Ela o fez sem reclamar e sem colocar qualquer tipo de obstáculo para algo que nunca havia feito antes. Seu namorado tinha pedido tantas vezes para ela engolir o sêmen dele, e ela sempre se recusou veementemente. Agora, ela o fazia com genuíno deleite, passando a língua pela borda do copo para pegar até a última gota e se lambuzando.
- Muito bem, essa é minha putinha! Sabia que você não ia me decepcionar. Você passou.
- Sério? Já acabou?
- Sim, eu sei que você ficou com vontade, mas não dá pra abusar, senão depois você vicia. Agora você já pode ir, foi uma boa menina. Você passou no teste, estou muito orgulhoso de você. Como prêmio, te presenteei com essas bolinhas que agora estão se movendo na sua buceta. Assim você vai se lembrar de mim.
- E… já posso ir?
- Sim, vejo que já está sentindo minha falta. Bom, talvez a gente se veja de novo. Você terá notícias minhas. Viu como tudo foi mais divertido do que você esperava?

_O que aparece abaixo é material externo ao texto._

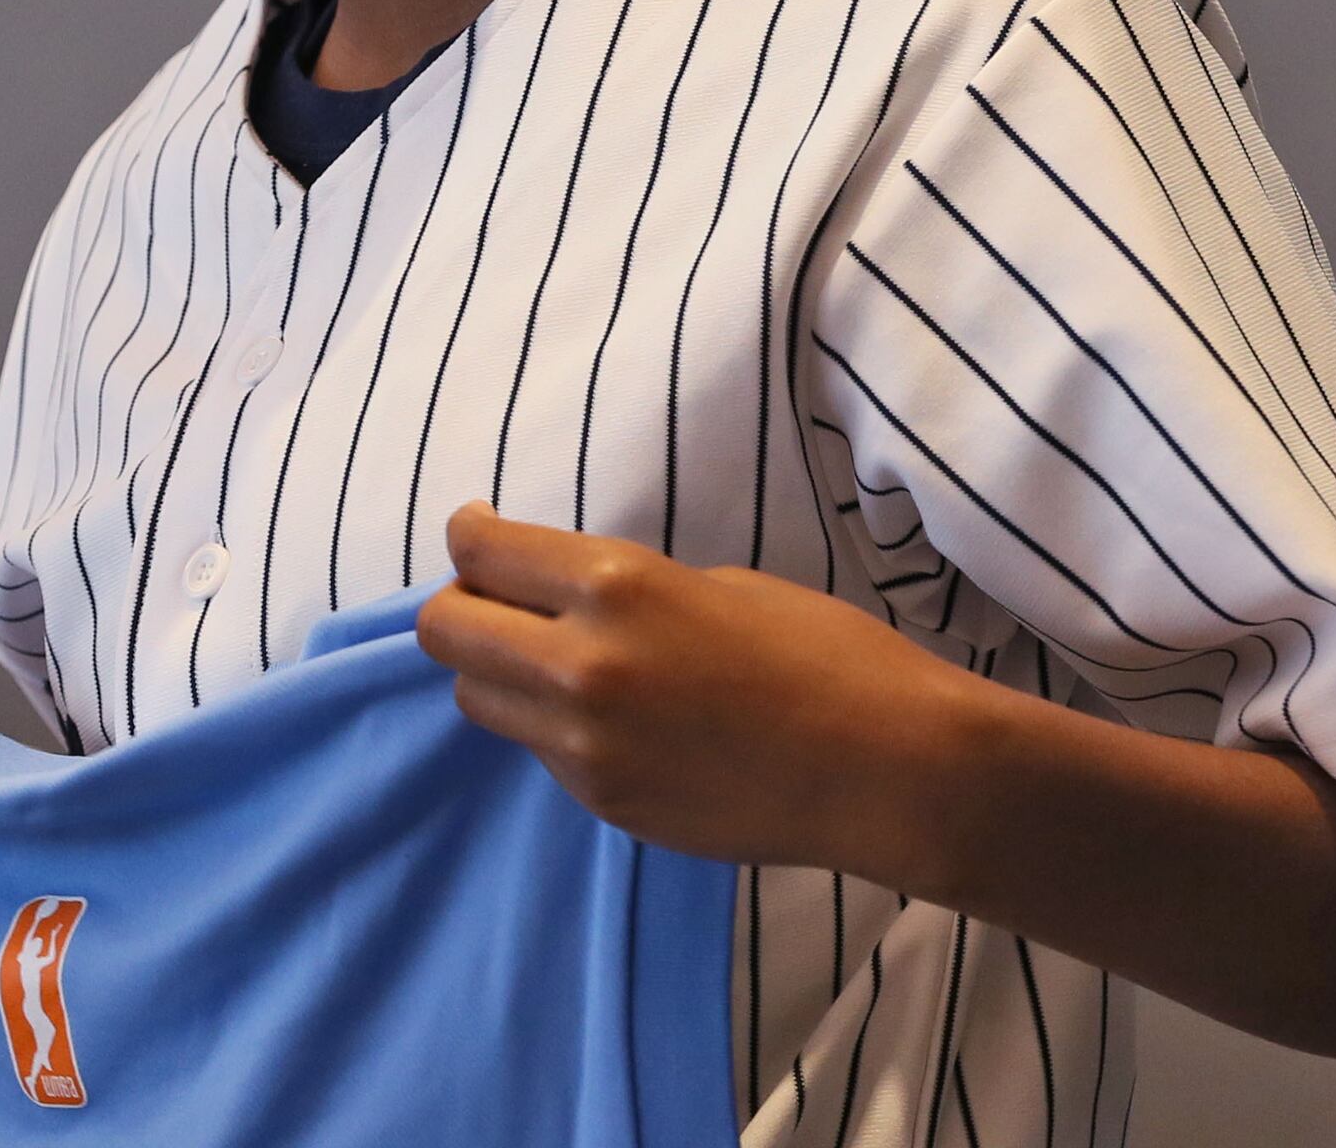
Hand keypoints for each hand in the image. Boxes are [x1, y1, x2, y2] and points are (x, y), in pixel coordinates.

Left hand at [412, 502, 997, 881]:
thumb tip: (562, 598)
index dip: (470, 537)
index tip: (480, 534)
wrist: (890, 770)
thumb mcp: (714, 584)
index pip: (479, 552)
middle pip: (445, 630)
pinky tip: (618, 721)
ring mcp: (584, 745)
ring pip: (477, 697)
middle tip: (500, 600)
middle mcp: (580, 665)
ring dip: (500, 673)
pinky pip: (540, 752)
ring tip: (556, 665)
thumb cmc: (827, 654)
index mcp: (615, 586)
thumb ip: (622, 590)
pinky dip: (556, 728)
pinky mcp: (602, 802)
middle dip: (462, 605)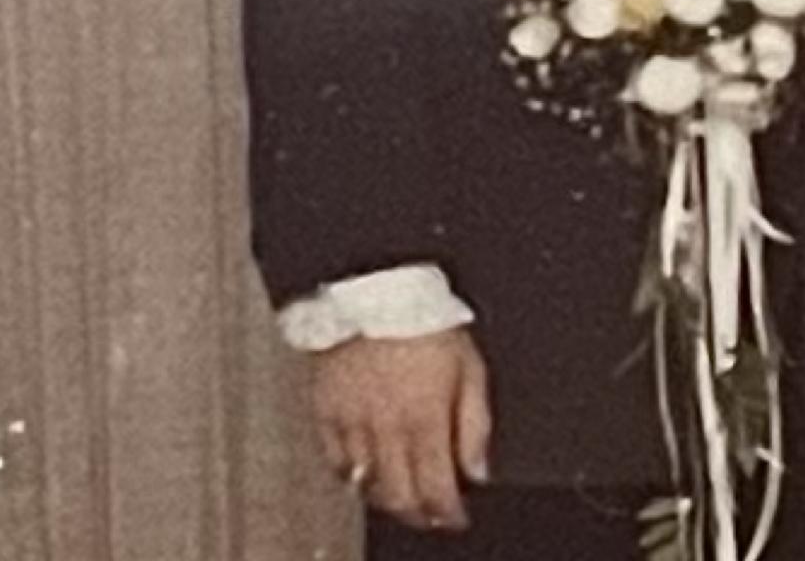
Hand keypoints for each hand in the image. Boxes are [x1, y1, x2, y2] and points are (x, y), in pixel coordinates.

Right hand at [312, 329, 490, 531]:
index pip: (436, 489)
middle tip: (431, 514)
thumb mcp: (470, 365)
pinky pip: (336, 463)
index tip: (456, 518)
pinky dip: (352, 475)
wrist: (373, 287)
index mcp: (425, 419)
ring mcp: (353, 424)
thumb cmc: (425, 319)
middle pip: (400, 498)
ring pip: (368, 486)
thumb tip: (478, 469)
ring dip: (389, 498)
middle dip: (420, 514)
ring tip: (404, 494)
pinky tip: (367, 470)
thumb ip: (475, 423)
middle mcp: (387, 429)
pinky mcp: (326, 413)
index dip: (448, 514)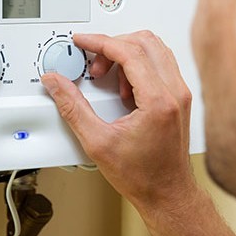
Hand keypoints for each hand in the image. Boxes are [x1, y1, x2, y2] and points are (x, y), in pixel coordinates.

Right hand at [41, 31, 194, 212]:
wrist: (167, 195)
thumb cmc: (143, 176)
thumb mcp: (97, 142)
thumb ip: (72, 107)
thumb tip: (56, 83)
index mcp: (158, 101)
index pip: (129, 51)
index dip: (100, 41)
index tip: (82, 41)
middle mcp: (175, 92)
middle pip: (144, 42)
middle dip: (112, 46)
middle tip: (92, 64)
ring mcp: (180, 94)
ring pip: (154, 49)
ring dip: (126, 54)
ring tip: (106, 78)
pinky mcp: (179, 98)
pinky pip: (160, 64)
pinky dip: (137, 66)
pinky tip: (122, 88)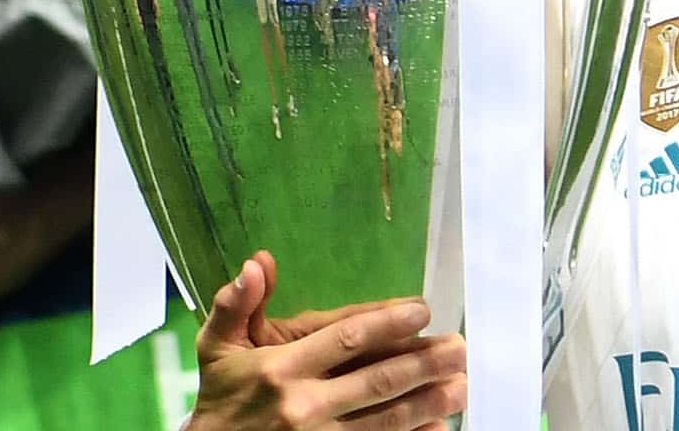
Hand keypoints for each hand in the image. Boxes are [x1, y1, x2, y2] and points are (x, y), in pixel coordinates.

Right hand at [188, 251, 467, 429]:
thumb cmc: (219, 398)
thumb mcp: (216, 348)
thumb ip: (235, 304)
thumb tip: (257, 263)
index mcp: (281, 368)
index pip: (345, 340)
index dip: (387, 323)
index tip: (422, 310)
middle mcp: (304, 405)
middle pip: (376, 382)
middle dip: (423, 364)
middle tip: (460, 349)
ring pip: (385, 420)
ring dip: (427, 403)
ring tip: (461, 386)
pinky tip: (439, 428)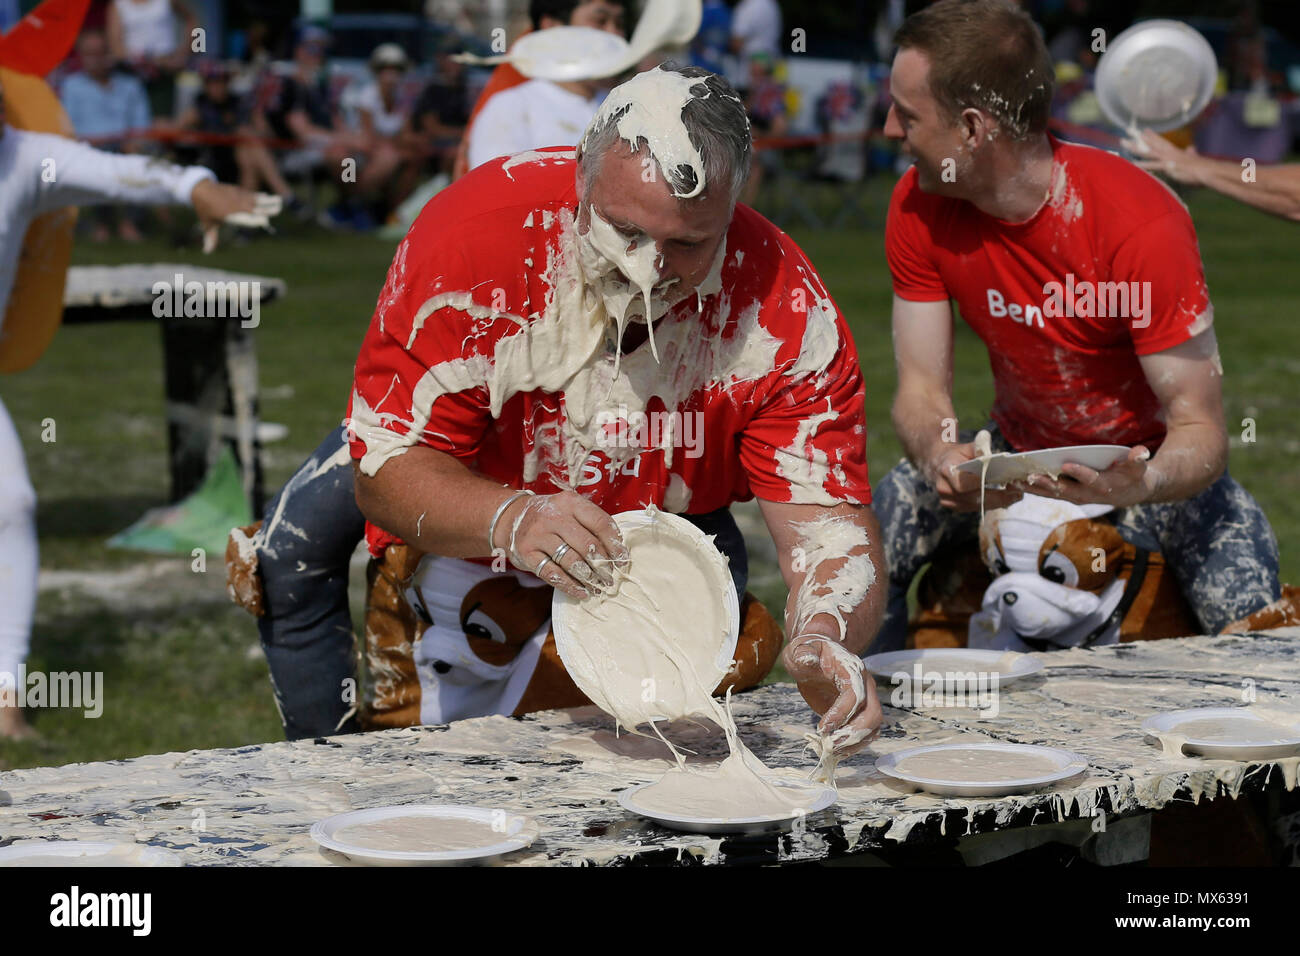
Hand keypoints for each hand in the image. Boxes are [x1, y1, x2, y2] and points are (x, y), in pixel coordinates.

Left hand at [190, 180, 280, 251]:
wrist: (201, 188)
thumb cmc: (204, 209)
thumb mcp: (207, 224)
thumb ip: (210, 238)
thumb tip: (206, 251)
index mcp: (229, 215)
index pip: (245, 218)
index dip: (255, 220)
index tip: (265, 221)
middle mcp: (236, 206)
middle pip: (254, 208)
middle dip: (267, 209)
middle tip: (278, 210)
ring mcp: (238, 197)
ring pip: (255, 200)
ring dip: (268, 201)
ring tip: (280, 201)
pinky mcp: (239, 191)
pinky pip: (252, 194)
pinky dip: (260, 196)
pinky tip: (268, 196)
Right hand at [497, 491, 628, 599]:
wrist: (510, 517)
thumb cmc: (550, 517)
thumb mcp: (569, 510)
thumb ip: (590, 525)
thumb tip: (616, 554)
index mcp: (570, 502)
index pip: (600, 522)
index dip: (615, 544)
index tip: (622, 560)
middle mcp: (553, 516)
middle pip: (587, 544)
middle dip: (603, 565)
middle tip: (610, 578)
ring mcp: (538, 534)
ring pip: (571, 560)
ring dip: (588, 578)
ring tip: (599, 587)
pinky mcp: (526, 553)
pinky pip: (552, 573)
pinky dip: (570, 586)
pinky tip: (581, 592)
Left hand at [782, 634, 880, 755]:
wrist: (819, 654)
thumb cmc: (810, 651)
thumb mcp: (802, 649)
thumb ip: (804, 653)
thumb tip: (806, 659)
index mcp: (852, 669)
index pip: (855, 695)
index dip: (841, 713)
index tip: (822, 728)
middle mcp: (865, 685)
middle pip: (873, 714)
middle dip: (853, 733)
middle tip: (830, 746)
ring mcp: (865, 700)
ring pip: (873, 727)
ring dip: (855, 743)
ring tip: (831, 751)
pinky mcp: (859, 712)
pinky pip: (867, 733)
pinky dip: (854, 745)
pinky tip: (836, 751)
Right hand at [926, 442, 1022, 511]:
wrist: (939, 464)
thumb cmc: (957, 455)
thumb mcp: (967, 447)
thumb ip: (979, 447)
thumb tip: (990, 445)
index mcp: (946, 471)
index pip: (965, 483)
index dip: (984, 484)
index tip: (1005, 482)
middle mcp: (945, 489)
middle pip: (975, 499)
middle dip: (998, 497)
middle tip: (1017, 494)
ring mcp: (948, 501)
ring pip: (977, 506)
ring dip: (998, 502)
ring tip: (1015, 496)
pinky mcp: (955, 507)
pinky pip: (976, 508)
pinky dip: (991, 504)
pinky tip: (1004, 499)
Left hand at [1009, 445, 1152, 506]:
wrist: (1130, 492)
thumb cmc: (1132, 475)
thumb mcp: (1138, 467)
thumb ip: (1137, 460)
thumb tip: (1141, 452)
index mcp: (1105, 487)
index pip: (1092, 481)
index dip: (1081, 473)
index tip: (1067, 465)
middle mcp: (1087, 495)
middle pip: (1065, 491)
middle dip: (1048, 484)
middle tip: (1031, 477)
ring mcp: (1075, 497)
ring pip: (1052, 494)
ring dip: (1033, 489)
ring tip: (1014, 482)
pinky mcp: (1067, 496)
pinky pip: (1047, 494)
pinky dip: (1031, 489)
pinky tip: (1014, 484)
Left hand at [1124, 129, 1205, 185]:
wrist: (1209, 171)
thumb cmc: (1202, 167)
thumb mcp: (1194, 158)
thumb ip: (1190, 153)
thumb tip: (1191, 148)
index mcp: (1175, 151)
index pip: (1161, 141)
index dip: (1152, 136)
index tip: (1144, 131)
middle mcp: (1169, 152)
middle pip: (1151, 144)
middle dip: (1139, 138)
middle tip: (1127, 133)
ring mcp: (1168, 158)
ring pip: (1148, 151)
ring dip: (1135, 148)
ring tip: (1124, 143)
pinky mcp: (1169, 166)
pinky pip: (1153, 165)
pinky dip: (1143, 165)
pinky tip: (1133, 164)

Karen e Diana a ajudaram a trocar de roupa novamente, e ela voltou ao trabalho tentando processar todas as coisas que haviam acontecido naquela manhã incomum. Ela chegou a pensar se tudo era fruto de sua imaginação e se o que começou como um pesadelo tinha se transformado, quase sem que ela percebesse, em uma espécie de sonho. Aquele homem desconhecido tinha razão: ele havia despertado algo dentro dela que estava adormecido e que lhe proporcionou um prazer imenso. Nunca havia acontecido antes, mas, a partir daquele momento, ela descobriu uma nova porta para o prazer.
Já no trabalho, ela se aproximou de sua mesa, sentindo-se vitoriosa por ter cumprido aquela missão, mas sem conseguir evitar abrir seu e-mail na espera de uma nova ordem de seu dono. Ela sabia que tinha se tornado uma escrava, mas não ligava nem um pouco, pelo contrário, aquela sensação a encantava. A voz do seu chefe gritando seu nome do escritório a tirou do seu torpor e daquela paz interior que sentia agora. Pronta para ouvir mais uma bronca, ela entrou no escritório até que algo chocante a deixou paralisada. Ao entrar, seu chefe a observava atentamente, com um olhar perverso percorrendo todo o seu corpo, e ela entendeu que algo estranho estava acontecendo. Aquele olhar inédito daquele homem a fez refletir e suspeitar que tudo poderia ter sido obra dele. Só conseguiu fazer uma pergunta para tirar a dúvida.
- Pitbull?
Seu chefe sorriu. E continuou com a papelada, como se nada tivesse acontecido, mas a jovem Frida não pôde deixar de sorrir, sabendo que aquilo era só o começo de algo que ela mesma não queria recusar, algo por que tinha ficado profundamente seduzida, quase sem querer.